Road Safety Advocates Push Ottawa to Strengthen Vision Zero Commitment
Parents and working professionals are urging municipal and provincial governments to implement traffic safety changes in Ottawa, arguing that the current road system prioritizes drivers over pedestrians. The call comes from Vision Zero Ottawa, a nonprofit formed six months ago by concerned citizens including Chris Hircock, a marine systems engineer and father.
Hircock’s daily commute involved walking his daughter to Broadview Public School in the Nepean High School complex in Westboro, then biking to a Department of National Defence building downtown. He described the area around the school as the most dangerous part of the trip, citing hurried parents, school-zone speeding, and unsafe U-turns. “All rational people otherwise doing very irrational things,” he said, adding that this inspired him to co-found Vision Zero Ottawa.
The organization is a mix of parents and professionals pushing for changes to an Ottawa road system they say inherently prioritizes drivers. “Our communities and our city are really not designed for children to move around safely or older kids to move around independently,” Hircock said in an interview.
What Is Vision Zero?
Vision Zero is a global movement that asks governments to “prioritize human life over driver convenience.” First introduced in 1995 by Sweden’s government and the Swedish Transport Administration, it asserts that no loss of life or serious injury on the roads is acceptable.

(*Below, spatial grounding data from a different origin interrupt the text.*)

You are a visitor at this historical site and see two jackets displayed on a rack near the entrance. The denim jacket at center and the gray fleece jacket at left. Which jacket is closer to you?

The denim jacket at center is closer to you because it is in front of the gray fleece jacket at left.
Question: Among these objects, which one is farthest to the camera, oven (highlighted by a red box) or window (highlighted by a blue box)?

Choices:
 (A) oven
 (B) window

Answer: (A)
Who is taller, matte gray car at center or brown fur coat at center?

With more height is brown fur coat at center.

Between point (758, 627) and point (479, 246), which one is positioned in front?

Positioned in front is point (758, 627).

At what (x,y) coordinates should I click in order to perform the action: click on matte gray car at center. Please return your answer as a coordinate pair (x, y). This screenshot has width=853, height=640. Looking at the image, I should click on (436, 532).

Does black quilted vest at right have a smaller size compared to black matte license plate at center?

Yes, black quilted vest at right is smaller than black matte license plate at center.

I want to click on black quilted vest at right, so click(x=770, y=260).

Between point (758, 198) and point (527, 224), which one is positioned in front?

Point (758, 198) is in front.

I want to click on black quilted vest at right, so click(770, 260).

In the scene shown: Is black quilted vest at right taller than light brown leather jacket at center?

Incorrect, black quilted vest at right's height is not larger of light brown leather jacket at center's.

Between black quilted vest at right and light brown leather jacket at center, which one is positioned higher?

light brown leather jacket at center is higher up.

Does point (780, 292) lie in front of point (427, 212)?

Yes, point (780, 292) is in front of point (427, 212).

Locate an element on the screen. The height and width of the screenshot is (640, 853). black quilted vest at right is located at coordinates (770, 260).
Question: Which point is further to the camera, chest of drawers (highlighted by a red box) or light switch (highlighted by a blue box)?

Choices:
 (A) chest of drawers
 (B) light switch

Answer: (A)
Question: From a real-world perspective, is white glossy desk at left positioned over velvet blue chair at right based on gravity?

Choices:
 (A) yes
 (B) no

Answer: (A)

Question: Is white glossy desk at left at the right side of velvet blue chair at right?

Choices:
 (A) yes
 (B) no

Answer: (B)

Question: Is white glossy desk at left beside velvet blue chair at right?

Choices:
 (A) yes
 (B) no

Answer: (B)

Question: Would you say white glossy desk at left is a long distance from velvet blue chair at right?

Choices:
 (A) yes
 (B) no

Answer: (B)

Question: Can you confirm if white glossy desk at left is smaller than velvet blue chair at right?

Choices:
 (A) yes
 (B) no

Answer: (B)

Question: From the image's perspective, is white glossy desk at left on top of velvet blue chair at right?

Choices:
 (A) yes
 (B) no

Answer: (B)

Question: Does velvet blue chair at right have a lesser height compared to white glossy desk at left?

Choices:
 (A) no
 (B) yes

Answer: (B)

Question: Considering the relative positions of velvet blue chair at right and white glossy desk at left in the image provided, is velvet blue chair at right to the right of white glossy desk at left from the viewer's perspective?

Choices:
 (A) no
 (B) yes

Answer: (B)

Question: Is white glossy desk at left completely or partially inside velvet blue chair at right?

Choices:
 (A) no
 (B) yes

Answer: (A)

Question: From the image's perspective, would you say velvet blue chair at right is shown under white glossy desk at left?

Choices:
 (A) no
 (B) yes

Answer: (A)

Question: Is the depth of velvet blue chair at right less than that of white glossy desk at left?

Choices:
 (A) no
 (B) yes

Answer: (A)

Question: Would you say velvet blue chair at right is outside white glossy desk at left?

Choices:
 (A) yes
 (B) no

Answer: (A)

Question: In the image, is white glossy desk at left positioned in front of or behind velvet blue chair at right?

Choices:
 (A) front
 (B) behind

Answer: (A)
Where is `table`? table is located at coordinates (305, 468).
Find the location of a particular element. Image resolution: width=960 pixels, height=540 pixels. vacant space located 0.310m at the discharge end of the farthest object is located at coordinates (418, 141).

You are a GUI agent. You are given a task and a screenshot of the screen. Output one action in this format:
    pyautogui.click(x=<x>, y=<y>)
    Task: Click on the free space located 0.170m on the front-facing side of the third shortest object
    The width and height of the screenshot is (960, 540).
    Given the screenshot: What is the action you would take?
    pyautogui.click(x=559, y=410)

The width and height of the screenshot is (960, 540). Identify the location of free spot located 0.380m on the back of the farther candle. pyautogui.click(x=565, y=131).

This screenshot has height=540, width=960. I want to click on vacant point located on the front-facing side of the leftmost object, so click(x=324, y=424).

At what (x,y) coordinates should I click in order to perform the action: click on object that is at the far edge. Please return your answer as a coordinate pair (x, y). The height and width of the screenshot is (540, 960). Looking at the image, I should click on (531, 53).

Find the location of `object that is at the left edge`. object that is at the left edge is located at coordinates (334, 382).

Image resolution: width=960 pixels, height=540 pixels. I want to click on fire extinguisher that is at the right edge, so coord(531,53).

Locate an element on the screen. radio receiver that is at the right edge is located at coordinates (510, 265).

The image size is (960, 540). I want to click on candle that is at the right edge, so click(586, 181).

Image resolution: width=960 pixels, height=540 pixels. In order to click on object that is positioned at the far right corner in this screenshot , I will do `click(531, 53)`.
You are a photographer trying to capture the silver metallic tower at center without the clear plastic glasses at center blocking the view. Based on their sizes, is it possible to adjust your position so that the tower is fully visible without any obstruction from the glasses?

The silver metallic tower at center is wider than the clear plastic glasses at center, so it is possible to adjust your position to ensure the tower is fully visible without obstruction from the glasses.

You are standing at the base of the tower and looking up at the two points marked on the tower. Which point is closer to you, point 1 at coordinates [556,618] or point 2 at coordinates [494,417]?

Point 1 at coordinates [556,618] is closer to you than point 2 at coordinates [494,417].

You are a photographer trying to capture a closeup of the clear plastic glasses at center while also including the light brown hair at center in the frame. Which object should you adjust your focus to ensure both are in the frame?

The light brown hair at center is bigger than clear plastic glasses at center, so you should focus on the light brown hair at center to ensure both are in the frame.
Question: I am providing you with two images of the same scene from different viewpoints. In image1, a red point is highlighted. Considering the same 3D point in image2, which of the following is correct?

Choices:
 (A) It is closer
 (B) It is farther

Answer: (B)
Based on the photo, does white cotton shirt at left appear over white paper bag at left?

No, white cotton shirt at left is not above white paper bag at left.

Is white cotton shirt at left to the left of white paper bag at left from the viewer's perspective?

The strategy advocates for better road design and policy at systemic and cultural levels. It has proven successful across Europe and is gaining momentum in major North American cities like Toronto.
Ottawa formally joined the pledge in late 2019 with its Road Safety Action Plan 2020-2024, which set a goal to reduce traffic-related fatalities and serious injuries to zero by 2035.
Short-Term Safety Goals
As part of its plan, Ottawa set a short-term goal to reduce the average annual rate of fatal and major-injury collisions by 20 percent by 2024. Valerie Smith, director of road safety programs at Parachute, a national charity focused on injury prevention, said the city reached that goal. Smith, who oversees Parachute’s road safety initiatives, noted that Vision Zero is “the long game” and that Ottawa had decreased serious injury and death rates overall. However, she emphasized that a five-year increment comparison provides a better representation of road safety progress.
For advocates like Hircock, infrastructure changes are key. They say the city must double down on its strategy to achieve Vision Zero. “Our communities are not designed for safe movement of children or independent mobility of older kids,” he reiterated.